Weekly adviser: With Other Things to Worry About, Fed-Watching Wanes

The day-to-day activities of the Federal Reserve Open Market Committee no longer cause seismic reactions.

There was a time when a slight movement in the money supply and/or the Fed funds rate would bring Fed-watchers to the trading desks immediately to alter their portfolios. M1, M2, and the other M's were on everyone's lips.

The Fed itself once even tried to lessen the reaction to its moves by announcing the monetary numbers on Friday afternoon instead of Thursday afternoon. The idea was that professionals would be so anxious to escape for the weekend that they wouldn't react so immediately.

No luck. The Friday announcements just postponed the panic one day, and ruined the start of Fed-watchers' weekends. So back they went to Thursday.

Now the reaction is milder.

Sure, the stock market still reacts smartly to any change in interest rates. And the Fed's actions remain a top motivator for day-to-day investment decisions.

But the science of Fed-watching is less exact. Some feel that the money supply still is the be-all and end-all, while others hold that other factors are far more important in determining what the Fed's next actions will be.

At the recent annual seminar on Federal Reserve policy sponsored by Market News Service Inc., four panelists gave central attention to economic and financial indicators related to trade, production, employment, and the like, while downgrading the importance of the specific numbers on monetary growth.

As an example of the Fed's broad scope, one speaker reported that when Alan Greenspan recently addressed the Bank for International Settlements in Switzerland, he spent his hour and a half discussing not the M's but rather the significance of inventory adjustment.

The monetarist idea that money supply is the basic determinant of economic conditions doesn't hold water.

Panelist Mickey D. Levy, chief economist of NationsBanc Capital Markets Inc., gave ample evidence of this by presenting a scatter diagram showing that there is absolutely no correlation between unemployment and inflation.

This is exactly counter to the old Phillips-curve approach, which held that the only way the Fed can contain inflation is to allow rising unemployment.

In sum, Fed-watchers acknowledge that Fed monetary data are important mostly because people watch them and react to them.

By the same token, if the Fed can't turn the economy on a dime, institutional developments that alter monetary activity can't frustrate its policy decisions as much as is often feared.

One such fear has to do with the smart card, the new magnetic card that stores value and can be used to replace cash in small transactions, as a phone card can replace a bundle of quarters.

At a recent meeting sponsored by McConnell Budd & Downes Inc., the Morristown, N.J., investment banking firm, bank CEOs were asked what would impede smart card development.

Several responded that the card would take the money supply out of Fed control and frustrate Fed policy.

I disagree.

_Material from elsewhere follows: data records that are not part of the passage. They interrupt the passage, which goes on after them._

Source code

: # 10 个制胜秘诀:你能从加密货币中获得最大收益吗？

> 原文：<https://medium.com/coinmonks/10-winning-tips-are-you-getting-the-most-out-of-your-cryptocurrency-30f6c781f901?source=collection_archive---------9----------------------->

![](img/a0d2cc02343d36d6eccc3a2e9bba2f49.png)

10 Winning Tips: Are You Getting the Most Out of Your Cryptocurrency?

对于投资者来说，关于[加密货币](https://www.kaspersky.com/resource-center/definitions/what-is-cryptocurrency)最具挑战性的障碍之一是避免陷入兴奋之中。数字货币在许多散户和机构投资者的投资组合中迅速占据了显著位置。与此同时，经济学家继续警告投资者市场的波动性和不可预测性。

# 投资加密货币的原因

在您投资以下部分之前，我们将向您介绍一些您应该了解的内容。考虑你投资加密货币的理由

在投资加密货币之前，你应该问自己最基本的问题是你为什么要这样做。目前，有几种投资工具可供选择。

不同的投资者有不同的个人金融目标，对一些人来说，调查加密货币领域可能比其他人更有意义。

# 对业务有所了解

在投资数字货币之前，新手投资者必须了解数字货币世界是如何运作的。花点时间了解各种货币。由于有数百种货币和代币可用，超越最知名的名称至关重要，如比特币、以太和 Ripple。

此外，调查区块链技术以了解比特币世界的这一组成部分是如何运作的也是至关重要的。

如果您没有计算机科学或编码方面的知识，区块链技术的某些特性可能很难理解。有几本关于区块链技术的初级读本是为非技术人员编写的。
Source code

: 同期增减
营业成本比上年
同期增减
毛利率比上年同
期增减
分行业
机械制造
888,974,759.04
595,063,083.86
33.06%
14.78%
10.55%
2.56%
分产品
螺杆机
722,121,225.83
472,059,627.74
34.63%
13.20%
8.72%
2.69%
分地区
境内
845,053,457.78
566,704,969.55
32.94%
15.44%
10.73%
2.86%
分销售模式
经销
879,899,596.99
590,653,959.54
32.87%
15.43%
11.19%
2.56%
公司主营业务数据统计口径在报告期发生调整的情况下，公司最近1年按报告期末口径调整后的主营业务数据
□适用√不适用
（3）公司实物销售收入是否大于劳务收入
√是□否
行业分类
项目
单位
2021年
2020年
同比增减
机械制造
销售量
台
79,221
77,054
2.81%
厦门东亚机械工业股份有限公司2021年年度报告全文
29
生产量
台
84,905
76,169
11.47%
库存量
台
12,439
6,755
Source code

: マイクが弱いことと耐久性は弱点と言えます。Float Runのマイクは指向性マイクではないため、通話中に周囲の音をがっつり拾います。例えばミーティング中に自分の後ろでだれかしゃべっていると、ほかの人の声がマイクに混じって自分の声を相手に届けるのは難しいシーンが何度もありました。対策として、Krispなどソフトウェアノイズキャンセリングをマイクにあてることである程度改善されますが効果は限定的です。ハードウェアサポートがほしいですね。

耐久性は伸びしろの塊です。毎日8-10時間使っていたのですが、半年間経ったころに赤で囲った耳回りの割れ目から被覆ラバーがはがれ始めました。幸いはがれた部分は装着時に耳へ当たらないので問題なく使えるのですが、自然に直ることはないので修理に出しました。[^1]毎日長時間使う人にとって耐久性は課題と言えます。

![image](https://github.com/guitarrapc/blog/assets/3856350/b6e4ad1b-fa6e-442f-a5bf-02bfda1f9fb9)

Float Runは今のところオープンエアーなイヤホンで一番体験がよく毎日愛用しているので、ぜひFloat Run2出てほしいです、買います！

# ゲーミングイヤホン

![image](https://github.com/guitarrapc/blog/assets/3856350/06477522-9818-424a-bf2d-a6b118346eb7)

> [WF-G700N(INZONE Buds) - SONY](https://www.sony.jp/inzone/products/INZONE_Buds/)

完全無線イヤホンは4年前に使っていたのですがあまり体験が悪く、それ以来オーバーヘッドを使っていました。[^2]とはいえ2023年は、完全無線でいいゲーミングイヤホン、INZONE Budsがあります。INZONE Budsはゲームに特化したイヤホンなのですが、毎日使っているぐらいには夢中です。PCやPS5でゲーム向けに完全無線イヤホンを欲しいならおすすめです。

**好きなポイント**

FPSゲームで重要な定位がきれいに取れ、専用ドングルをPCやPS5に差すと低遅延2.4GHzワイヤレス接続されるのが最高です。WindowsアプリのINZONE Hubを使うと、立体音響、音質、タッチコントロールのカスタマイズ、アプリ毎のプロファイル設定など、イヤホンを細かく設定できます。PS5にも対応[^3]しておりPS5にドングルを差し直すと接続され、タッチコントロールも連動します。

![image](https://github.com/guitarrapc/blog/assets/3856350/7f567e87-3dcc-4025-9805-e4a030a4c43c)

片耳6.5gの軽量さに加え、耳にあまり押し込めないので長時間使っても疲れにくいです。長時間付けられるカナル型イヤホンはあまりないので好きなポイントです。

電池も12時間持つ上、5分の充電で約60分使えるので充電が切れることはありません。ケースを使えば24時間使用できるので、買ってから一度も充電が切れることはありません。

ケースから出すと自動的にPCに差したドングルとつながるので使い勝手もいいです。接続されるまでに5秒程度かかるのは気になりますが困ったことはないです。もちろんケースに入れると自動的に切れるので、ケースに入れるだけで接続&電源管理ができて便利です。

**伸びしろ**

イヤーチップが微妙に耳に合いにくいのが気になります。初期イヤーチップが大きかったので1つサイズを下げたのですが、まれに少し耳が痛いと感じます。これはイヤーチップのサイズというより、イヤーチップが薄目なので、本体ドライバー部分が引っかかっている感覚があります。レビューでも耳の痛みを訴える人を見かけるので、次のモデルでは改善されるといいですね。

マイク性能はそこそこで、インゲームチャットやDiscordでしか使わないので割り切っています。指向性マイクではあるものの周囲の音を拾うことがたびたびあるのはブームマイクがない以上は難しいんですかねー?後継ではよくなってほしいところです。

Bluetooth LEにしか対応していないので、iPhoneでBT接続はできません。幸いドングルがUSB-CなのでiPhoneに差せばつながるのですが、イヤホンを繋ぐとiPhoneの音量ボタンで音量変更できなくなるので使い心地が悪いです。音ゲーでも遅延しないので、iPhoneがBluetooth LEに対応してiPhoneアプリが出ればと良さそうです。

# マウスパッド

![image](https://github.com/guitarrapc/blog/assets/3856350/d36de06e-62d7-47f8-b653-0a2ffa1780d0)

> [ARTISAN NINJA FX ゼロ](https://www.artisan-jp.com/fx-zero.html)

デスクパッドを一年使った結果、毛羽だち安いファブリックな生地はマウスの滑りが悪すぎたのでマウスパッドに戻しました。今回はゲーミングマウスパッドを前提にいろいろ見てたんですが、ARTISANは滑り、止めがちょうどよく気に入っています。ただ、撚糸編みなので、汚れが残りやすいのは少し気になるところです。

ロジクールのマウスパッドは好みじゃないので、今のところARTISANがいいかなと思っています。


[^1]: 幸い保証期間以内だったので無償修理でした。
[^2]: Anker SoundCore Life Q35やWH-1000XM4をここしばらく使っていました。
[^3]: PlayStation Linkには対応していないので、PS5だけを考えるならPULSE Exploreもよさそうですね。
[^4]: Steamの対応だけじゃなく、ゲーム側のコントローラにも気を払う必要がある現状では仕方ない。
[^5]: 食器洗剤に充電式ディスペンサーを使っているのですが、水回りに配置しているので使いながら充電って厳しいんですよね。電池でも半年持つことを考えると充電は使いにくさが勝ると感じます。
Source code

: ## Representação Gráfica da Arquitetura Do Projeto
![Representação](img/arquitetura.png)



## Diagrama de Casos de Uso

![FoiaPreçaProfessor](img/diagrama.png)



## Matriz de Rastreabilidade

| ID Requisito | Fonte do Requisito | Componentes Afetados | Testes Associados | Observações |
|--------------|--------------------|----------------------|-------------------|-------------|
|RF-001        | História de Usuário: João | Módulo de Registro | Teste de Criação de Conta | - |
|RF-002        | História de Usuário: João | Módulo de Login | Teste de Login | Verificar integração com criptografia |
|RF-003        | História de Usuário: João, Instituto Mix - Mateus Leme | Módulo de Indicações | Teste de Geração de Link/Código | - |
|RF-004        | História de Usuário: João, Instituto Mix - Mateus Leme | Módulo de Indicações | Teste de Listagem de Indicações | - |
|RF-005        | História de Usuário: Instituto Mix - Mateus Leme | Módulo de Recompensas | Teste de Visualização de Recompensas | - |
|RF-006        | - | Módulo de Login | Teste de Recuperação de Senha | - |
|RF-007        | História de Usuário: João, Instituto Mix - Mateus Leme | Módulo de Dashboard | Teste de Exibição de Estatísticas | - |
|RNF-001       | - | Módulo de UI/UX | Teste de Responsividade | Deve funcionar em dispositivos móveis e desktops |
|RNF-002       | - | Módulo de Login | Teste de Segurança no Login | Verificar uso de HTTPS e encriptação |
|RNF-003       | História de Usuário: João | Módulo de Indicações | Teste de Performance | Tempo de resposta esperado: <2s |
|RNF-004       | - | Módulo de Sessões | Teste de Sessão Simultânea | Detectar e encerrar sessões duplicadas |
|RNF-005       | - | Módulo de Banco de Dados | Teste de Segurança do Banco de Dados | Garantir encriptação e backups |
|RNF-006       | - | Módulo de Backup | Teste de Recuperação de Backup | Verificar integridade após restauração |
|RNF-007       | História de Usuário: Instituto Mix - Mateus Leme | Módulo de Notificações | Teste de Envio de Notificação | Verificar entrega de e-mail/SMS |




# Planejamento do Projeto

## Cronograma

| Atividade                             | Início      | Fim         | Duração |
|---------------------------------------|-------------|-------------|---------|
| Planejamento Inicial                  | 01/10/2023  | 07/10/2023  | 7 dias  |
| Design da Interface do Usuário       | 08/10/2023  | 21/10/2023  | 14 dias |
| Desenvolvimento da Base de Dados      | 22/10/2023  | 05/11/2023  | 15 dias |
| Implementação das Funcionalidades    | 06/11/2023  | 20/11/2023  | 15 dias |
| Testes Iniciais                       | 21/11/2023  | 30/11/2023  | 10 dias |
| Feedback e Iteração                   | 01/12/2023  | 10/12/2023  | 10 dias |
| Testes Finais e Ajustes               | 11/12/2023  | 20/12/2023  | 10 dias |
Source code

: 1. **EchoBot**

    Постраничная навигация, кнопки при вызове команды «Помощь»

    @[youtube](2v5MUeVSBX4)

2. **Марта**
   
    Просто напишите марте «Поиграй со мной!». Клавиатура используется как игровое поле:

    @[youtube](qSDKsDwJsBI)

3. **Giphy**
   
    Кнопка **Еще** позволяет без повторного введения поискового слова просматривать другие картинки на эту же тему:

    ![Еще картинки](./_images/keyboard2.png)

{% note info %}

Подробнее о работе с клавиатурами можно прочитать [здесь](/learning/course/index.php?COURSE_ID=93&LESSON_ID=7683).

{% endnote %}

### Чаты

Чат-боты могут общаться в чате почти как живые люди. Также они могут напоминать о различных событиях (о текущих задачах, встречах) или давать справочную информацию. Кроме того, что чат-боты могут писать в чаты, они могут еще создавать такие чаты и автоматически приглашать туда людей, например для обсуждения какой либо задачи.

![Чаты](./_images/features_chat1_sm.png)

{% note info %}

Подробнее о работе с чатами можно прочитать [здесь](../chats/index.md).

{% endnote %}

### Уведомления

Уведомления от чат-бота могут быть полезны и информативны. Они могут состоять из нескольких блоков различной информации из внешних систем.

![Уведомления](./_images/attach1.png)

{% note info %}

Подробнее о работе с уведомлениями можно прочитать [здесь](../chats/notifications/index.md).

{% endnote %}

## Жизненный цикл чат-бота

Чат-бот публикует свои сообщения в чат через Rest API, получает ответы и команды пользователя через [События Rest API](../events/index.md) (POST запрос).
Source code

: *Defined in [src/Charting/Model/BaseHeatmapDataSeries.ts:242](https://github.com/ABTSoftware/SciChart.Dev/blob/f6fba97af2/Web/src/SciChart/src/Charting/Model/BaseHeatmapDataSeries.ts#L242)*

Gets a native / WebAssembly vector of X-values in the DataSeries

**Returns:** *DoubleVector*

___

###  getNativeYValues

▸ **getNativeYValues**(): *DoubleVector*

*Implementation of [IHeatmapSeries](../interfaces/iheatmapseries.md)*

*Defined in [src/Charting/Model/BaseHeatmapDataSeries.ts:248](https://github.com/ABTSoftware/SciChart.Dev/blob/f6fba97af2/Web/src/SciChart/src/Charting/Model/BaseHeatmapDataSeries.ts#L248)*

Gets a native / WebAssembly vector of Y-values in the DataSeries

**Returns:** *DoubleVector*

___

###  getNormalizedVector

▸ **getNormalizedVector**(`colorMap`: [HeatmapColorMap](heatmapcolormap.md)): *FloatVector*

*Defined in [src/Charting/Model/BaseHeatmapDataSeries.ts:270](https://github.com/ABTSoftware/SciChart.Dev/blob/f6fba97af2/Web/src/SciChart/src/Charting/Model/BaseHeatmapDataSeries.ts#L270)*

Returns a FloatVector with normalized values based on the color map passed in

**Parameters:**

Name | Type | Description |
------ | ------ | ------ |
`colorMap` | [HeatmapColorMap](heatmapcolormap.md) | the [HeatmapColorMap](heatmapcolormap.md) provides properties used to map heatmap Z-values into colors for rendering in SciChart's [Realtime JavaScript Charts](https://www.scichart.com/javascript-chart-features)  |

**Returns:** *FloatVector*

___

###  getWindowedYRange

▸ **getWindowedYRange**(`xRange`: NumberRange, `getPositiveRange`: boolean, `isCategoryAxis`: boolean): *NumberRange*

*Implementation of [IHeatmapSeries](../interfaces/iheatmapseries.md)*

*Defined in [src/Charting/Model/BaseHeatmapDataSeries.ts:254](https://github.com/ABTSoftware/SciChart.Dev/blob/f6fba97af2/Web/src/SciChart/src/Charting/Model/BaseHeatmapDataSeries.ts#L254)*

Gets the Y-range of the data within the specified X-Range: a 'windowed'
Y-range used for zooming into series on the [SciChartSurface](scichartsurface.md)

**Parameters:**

All the smart card will do is speed turnover of the money supply - which the Fed can offset, just as it offsets other developments that turn over bank deposits more rapidly, like financial intermediaries.

Market News panelist David M. Jones of Aubrey G. Lanston & Co. of New York, agrees with me, as does a member of the Fed Open Market Committee with whom I discussed this recently. We think the smart card's problems, if any, will be customer acceptance, not Fed opposition.

Other forces are having more influence than Fed policies on the future of banking. And bankers at the McConnell seminar told me their worries were not about the Fed.

They worried about institutional investors who have become unhappy with their bank stock holdings and want to do something about it. One sad banker had sold his bank only months before to a larger community bank; only eight of his 57 employees still had jobs with the new organization.

These are matters to worry about, not the glitches of money supply growth.

Mr. Nadler is a contributing editor of the American Banker and professor of finance at Rutgers University Graduate School of Management.